What is Bordism good for?
Solution 1:
Let me answer your question with another question:
What is any invariant (e.g. homology?) good for?
I really like bordism, because to me it is a very geometric invariant and I have intuition for it. Singular cycles are very hard to visualize in general.
Have you ever drawn explicit cycles representing homology classes in surfaces? I encourage you to do this for $H_1(\Sigma_g;\mathbb Z)$. Also show that the "waist" of a genus two surface is null-homologues.
Then you might find that any class can be represented by some union of triangulated circles: i.e. any class lies in the image of $T_X$: The cycles are represented by $1$ dimensional manifolds. This is so much nicer than any singular cycle.

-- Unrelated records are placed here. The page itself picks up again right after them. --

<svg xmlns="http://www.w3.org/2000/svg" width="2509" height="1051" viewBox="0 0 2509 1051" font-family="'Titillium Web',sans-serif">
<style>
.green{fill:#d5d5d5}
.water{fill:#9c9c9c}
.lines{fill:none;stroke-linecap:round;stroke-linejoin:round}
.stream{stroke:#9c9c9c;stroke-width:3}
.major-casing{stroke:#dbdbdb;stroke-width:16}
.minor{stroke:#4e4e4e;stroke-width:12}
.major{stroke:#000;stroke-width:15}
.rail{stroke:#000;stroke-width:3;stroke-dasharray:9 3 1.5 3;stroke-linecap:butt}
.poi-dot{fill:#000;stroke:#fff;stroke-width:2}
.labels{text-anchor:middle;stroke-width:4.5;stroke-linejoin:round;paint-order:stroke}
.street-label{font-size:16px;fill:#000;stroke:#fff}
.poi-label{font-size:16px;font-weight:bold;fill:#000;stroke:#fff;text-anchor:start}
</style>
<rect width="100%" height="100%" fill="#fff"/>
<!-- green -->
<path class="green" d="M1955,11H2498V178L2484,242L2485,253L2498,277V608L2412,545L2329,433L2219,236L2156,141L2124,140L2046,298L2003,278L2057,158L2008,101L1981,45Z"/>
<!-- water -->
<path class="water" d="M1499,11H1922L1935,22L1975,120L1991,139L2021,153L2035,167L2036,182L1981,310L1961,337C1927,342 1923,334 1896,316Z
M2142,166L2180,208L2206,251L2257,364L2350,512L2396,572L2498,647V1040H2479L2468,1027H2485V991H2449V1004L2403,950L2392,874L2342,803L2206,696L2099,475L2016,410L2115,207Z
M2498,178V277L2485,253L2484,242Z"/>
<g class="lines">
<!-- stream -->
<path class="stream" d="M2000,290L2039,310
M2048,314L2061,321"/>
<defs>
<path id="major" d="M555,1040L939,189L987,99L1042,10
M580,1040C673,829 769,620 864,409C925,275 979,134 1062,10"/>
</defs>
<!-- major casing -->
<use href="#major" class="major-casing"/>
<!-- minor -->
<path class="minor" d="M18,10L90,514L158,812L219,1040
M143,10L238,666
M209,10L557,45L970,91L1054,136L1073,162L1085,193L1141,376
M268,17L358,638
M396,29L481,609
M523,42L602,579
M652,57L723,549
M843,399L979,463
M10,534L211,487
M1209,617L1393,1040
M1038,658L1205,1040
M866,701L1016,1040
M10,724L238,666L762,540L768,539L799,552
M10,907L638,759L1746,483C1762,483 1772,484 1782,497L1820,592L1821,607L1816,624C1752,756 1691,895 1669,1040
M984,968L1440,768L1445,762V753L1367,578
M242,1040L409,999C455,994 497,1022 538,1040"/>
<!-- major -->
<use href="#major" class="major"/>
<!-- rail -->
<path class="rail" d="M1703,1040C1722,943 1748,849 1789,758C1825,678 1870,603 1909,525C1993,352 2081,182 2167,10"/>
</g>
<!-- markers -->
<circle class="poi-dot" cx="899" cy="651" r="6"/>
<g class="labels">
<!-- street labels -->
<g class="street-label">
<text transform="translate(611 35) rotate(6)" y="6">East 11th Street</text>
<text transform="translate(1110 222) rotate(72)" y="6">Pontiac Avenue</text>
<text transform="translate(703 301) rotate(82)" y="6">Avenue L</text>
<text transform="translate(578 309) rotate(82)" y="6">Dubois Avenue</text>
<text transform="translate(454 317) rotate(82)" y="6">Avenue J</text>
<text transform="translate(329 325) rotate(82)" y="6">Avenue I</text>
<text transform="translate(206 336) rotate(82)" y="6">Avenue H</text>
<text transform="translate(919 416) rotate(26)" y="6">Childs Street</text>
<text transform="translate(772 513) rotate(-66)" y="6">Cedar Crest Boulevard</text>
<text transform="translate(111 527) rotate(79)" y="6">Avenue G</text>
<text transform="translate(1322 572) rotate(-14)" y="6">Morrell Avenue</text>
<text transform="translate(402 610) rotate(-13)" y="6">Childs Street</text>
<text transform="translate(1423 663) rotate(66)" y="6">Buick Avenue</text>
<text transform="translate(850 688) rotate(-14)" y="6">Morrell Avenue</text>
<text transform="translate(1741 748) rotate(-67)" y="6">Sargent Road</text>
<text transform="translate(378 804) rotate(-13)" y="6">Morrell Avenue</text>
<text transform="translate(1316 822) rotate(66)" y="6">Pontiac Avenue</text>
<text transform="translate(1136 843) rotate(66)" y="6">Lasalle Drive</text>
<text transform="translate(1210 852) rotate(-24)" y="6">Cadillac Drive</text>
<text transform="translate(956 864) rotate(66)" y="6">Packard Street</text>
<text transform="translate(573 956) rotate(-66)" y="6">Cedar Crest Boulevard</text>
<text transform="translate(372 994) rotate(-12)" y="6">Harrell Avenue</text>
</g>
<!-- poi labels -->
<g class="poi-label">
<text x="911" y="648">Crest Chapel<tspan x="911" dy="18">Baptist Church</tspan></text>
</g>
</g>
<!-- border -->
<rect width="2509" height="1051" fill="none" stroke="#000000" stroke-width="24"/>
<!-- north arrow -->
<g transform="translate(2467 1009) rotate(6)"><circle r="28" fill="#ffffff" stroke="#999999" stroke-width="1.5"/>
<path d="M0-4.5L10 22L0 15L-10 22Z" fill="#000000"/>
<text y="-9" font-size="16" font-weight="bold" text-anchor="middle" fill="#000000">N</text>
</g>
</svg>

In fact the earliest attempts to define homology were actually defining bordisms!
A natural question is then if this is always possible: Can any singular cycle be represented by a singular manifold (i.e. a map from a manifold to your space)? This is Steenrod's problem. The answer is no for $H_*(X;\mathbb Z)$, but it is true for $H_*(X;\mathbb{Z}_2)$, where you need to use unoriented bordism to define the map. This was proven by Thom.
But Thom did so much more. While the homology of a point is simple: $H_*(\mathrm{pt};\mathbb{Z}_2)=\mathbb Z_2$, the unoriented bordism group $\mathcal{N}_*(\mathrm{pt})$ is much more complicated: There are many manifolds which are not the boundary of a higher dimensional manifold. An example is $\mathbb{RP}^2$, but I do not want to prove this here. Anyway: Thom managed to completely compute the unoriented cobordism ring, by showing that it is equal to a certain homotopy group. His techniques can also be extended to compute many other cobordism rings. I find this one of the most beautiful stories in mathematics.
Finally I want to remark that cobordism groups naturally pop up in other problems. Here is a baby example: Take a smooth map $f:M\rightarrow N$ between finite closed manifolds. Sard's theorem says that there are always many regular values. The preimage $X=f^{-1}(x)$ is then a closed submanifold of $M$. While this submanifold $X$ depends on the regular value chosen, it's cobordism class does not. And it also does not depend on the homotopy class of $f$. So there is a natural map $$ [M,N]\rightarrow \mathcal{N}_*(M) $$ by taking the preimage of a regular value. To use this invariant, you better be able to compute (part of) the right hand side. Since the work of Thom, we understand how this relates to the homology of $M$. You can take this idea much further.